Le acque dei numerosissimi fiumi e canali (i vasi sanguigni) vengono sorvegliate giorno e notte da un poderoso sistema di sicurezza. Ma non è facile mantenere l’ordine in una nazione che ha molti miliardi di abitanti, e altrettanti nemici e clandestini.

Le comunicazioni avvengono attraverso una rete di sottili cavi elettrici, oppure tramite valigette (gli ormoni e molti altri tipi di molecole), che vengono liberate nei corsi d’acqua. Ogni valigetta possiede una serie di codici riservati solo al destinatario, che così è in grado di riconoscerla e prelevarla appena la “incrocia”.

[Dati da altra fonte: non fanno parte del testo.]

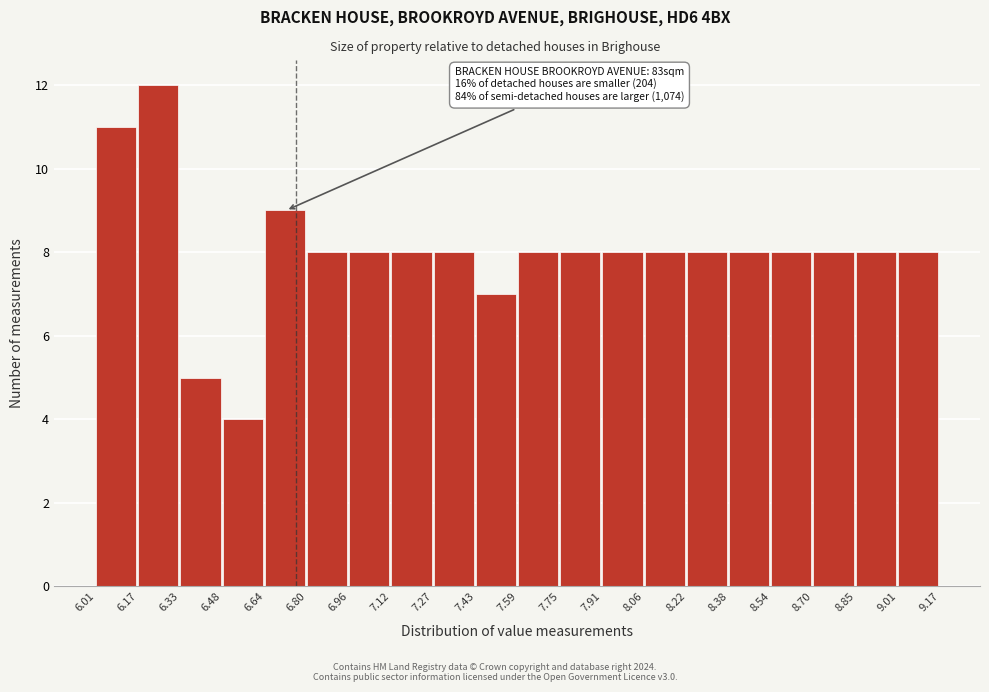

Over which range of the x-axis is the bar tallest?

6.17 to 6.33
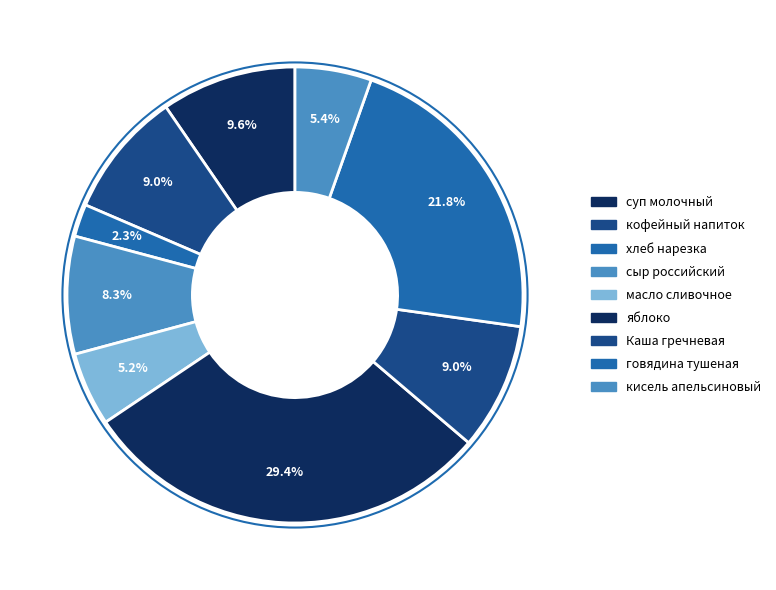

How many segments does this pie chart have?

9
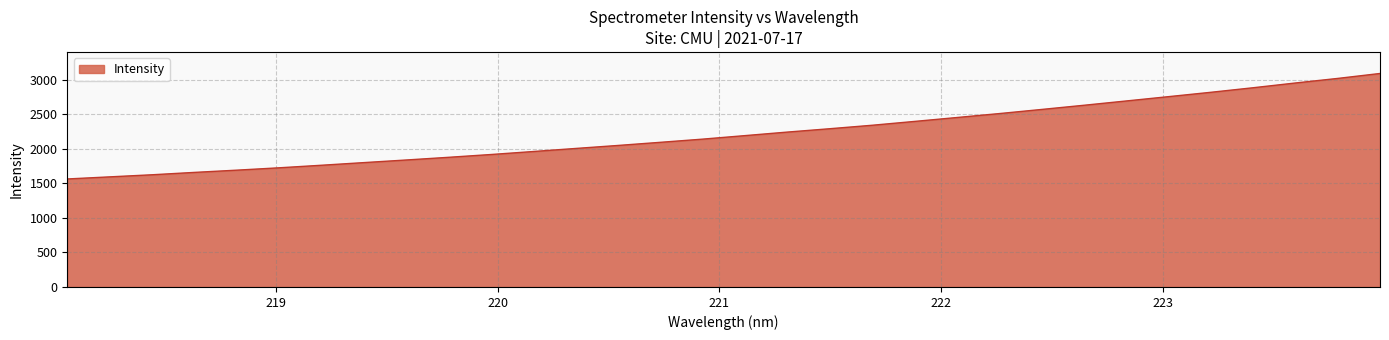

What is the greatest value displayed?

3087.8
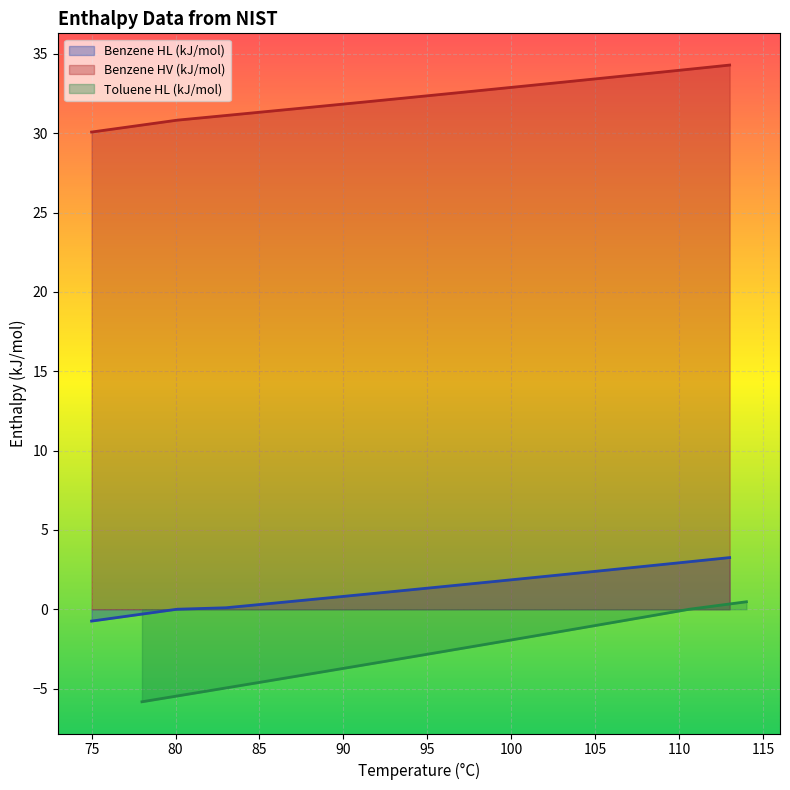

True or false: Benzene HL (kJ/mol) has more than 2 interior local peaks.

False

Le valigette possono contenere segnali d’allarme lanciati dalle pattuglie che stanno perlustrando i vari distretti dell’organismo e hanno bisogno di rinforzi. Fra i primi ad accorrere sono, di norma, gli agenti del reparto Mangia-Nemici (i monociti). Grazie alle istruzioni contenute nelle valigette, identificano all’istante il luogo da cui è partito l’allarme ed entrano aprendo una breccia nelle pareti.

Quando si trovano davanti ai nemici, i monociti si trasformano, accentuando la loro aggressività e la loro potenza. Diventano, così, agenti Grande-Bocca (i macrofagi). Come in un film di fantascienza, dal loro corpo spuntano prolungamenti che permettono di avvolgere gli avversari e catturarli rapidamente, dopo avere controllato i passaporti.

I nemici vengono inghiottiti, letteralmente, e chiusi in una capsula, all’interno del corpo degli agenti: una sorta di “camera della morte”. A questo punto scatta la loro uccisione, tramite liquidi corrosivi e digestivi, che li sciolgono.